“I don’t know when I read men any more”, the writer Zadie Smith told a literary festival audience on Sunday.
“It does happen sometimes, but it’s completely flipped compared to the reading I did when I was young,” she continued.
Smith – the author of novels including White Teeth and On Beauty – was speaking at the Arts theatre, Cambridge during an event at Cambridge literary festival about her latest book, the essay collection Dead and Alive, in which she discusses a number of female artists, among other subjects.
Asked whether the author was referring to the “much-discussed ‘death of the male novelist’” by host and Observer literary editor Tom Gatti, Smith said: “No, I have read some really good ones recently, actually by millennial men, really fascinating, balls-to-the-wall novels – I think they’ve got nothing to lose so they’re like, ‘let’s do this’.” Last year, Smith also listed Flesh by David Szalay among her holiday reading recommendations for the Guardian, ahead of it winning the Booker.
Smith said she was “almost embarrassed to say” that she mainly reads women now. “Being a woman and getting older, you become enormously impatient with anything other than other older women,” she added. “All I read now is Helen Garner because I want wisdom.”
Asked about the female artists she writes about in Dead and Alive – including Joan Didion, Kara Walker and Celia Paul – Smith said: “I was born in 1975, and what’s happened since then in women’s art is so cheering and so extraordinary, that I just wanted to log it.” She remembers sitting in her room as a teenager, trying to think of female writers who “hadn’t been dead 250 years”, and “it was hard”. There was AS Byatt, Margaret Drabble, and Toni Morrison – “of course there were so many women writing, but they didn’t write in a way that I would have noticed aged 12, 13.”
The author did mention a number of men when giving recommendations of other essayists – John Berger, Stuart Hall and James Baldwin – along with Joan Didion, Anne Enright and Susan Sontag.
Smith also made a number of comments on the political landscape. “We’re seeing politics done by sociopaths right now,” she said.
At a later point, she said that “what we call the Labour party has not been the Labour party since Kinnock.

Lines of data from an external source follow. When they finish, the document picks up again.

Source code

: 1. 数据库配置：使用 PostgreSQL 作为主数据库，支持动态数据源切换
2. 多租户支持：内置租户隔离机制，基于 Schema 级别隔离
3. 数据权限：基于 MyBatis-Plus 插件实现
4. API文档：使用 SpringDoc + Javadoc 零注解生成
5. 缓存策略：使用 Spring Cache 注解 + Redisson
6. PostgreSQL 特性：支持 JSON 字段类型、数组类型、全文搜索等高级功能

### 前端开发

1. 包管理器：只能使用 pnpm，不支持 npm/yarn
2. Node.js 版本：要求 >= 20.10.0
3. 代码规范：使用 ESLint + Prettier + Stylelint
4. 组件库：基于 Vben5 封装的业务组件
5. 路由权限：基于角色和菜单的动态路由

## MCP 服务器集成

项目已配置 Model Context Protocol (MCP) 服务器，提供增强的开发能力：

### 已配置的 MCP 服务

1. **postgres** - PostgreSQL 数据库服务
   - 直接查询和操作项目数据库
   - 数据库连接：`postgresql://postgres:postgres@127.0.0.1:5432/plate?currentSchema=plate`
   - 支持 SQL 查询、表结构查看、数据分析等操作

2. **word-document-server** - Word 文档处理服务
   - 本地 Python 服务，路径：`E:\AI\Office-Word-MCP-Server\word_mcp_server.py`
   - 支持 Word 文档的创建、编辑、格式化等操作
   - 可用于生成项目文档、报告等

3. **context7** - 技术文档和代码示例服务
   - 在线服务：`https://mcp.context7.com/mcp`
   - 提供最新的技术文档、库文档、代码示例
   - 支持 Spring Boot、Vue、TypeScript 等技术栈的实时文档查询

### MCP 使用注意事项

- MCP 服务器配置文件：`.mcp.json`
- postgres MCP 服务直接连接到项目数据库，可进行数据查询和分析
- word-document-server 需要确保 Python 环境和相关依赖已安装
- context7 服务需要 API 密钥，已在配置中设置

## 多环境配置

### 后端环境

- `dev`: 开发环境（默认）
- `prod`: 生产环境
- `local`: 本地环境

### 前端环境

That’s a long line of disappointment.”
Asked whether Britain is more or less inclusive now than it was when she was growing up in London, she responded: “for me, that’s a purely economic question, and if people are going to be as poor as they’re being made right now, then no, it’s far less inclusive.”
The writer said she is now working on a new novel about teenagers in the 90s. Her editor recently told her that the book is “going to shock people because of all the things that [were] possible”, compared with the opportunities that young people have today. “This is a disappeared world.”